[gmx-users] parallel run stops writing in output files

Mark Abraham Mark.Abraham at anu.edu.au
Sat Nov 7 11:28:25 CET 2009


elena.mol at mail.com wrote:
> 
> Dear gmx users
> i'm trying to run gromacs 4.0.5 (mdrun with replica exchange) in 
> parallel on a cluster, with the command:
> 
> mpirun -np n mdrun_mpi -multi m (.........other mdrun options....)
> 
> (where n is the number of “processes” and m the n. of replicas)
> 
> and after some time it stops writing in the output files, .log, .edr, 
> .xtc...., although from “top” it seems it's still running. It stops 
> writing “simultaneously” (after the same n. of steps) in  all these 
> files, I checked it by plotting energies etc from .edr, and rmsd from .xtc.

::::::::::

> **TASK REQUIREMENTS**
From the forum post on the stalled GROMACS run, extract the passage that opens with the words containing "Mark Abraham Mark.Abraham" and closes with "n. of replicas)", copied word for word. The material that comes next is from a separate source and has nothing to do with the forum post.

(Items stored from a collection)
::::::::::

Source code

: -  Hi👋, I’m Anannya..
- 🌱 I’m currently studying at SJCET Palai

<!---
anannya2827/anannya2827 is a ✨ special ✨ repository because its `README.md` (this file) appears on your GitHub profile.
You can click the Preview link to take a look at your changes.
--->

::::::::::

> **SOLUTION TO THIS PROBLEM**
Mark Abraham Mark.Abraham at anu.edu.au
Sat Nov 7 11:28:25 CET 2009


elena.mol at mail.com wrote:
> 
> Dear gmx users
> i'm trying to run gromacs 4.0.5 (mdrun with replica exchange) in 
> parallel on a cluster, with the command:
> 
> mpirun -np n mdrun_mpi -multi m (.........other mdrun options....)
> 
> (where n is the number of “processes” and m the n. of replicas)